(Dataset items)
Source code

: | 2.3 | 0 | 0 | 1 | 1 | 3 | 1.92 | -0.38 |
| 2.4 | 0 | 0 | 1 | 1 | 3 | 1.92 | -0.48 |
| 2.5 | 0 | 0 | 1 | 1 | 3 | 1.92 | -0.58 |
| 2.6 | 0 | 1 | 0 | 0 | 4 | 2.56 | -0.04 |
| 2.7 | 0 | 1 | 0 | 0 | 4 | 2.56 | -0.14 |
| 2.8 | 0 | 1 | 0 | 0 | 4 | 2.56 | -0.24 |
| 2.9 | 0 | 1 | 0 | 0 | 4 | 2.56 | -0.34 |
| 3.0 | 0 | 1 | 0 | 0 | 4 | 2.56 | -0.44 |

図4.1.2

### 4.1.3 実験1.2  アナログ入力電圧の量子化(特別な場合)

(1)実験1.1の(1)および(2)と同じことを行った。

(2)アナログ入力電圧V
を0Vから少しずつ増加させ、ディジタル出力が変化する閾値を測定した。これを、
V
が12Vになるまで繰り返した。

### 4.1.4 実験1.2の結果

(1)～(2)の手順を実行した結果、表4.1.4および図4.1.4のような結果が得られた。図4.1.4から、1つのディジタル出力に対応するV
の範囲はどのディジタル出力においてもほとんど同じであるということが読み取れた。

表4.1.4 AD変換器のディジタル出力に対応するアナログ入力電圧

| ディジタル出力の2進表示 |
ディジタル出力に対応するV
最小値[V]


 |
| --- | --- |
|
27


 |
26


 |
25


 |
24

● Work instructions: Copy every line of the records above verbatim, preserving each character, space, and line break.

● Written response:
Source code

: | 2.3 | 0 | 0 | 1 | 1 | 3 | 1.92 | -0.38 |
| 2.4 | 0 | 0 | 1 | 1 | 3 | 1.92 | -0.48 |
| 2.5 | 0 | 0 | 1 | 1 | 3 | 1.92 | -0.58 |
| 2.6 | 0 | 1 | 0 | 0 | 4 | 2.56 | -0.04 |
| 2.7 | 0 | 1 | 0 | 0 | 4 | 2.56 | -0.14 |
| 2.8 | 0 | 1 | 0 | 0 | 4 | 2.56 | -0.24 |
| 2.9 | 0 | 1 | 0 | 0 | 4 | 2.56 | -0.34 |
| 3.0 | 0 | 1 | 0 | 0 | 4 | 2.56 | -0.44 |

図4.1.2

### 4.1.3 実験1.2  アナログ入力電圧の量子化(特別な場合)

(1)実験1.1の(1)および(2)と同じことを行った。

(2)アナログ入力電圧V
を0Vから少しずつ増加させ、ディジタル出力が変化する閾値を測定した。これを、
V
が12Vになるまで繰り返した。

### 4.1.4 実験1.2の結果

(1)～(2)の手順を実行した結果、表4.1.4および図4.1.4のような結果が得られた。図4.1.4から、1つのディジタル出力に対応するV
の範囲はどのディジタル出力においてもほとんど同じであるということが読み取れた。

表4.1.4 AD変換器のディジタル出力に対応するアナログ入力電圧

| ディジタル出力の2進表示 |
ディジタル出力に対応するV
最小値[V]


 |
| --- | --- |
|
27


 |
26


 |
25


 |
24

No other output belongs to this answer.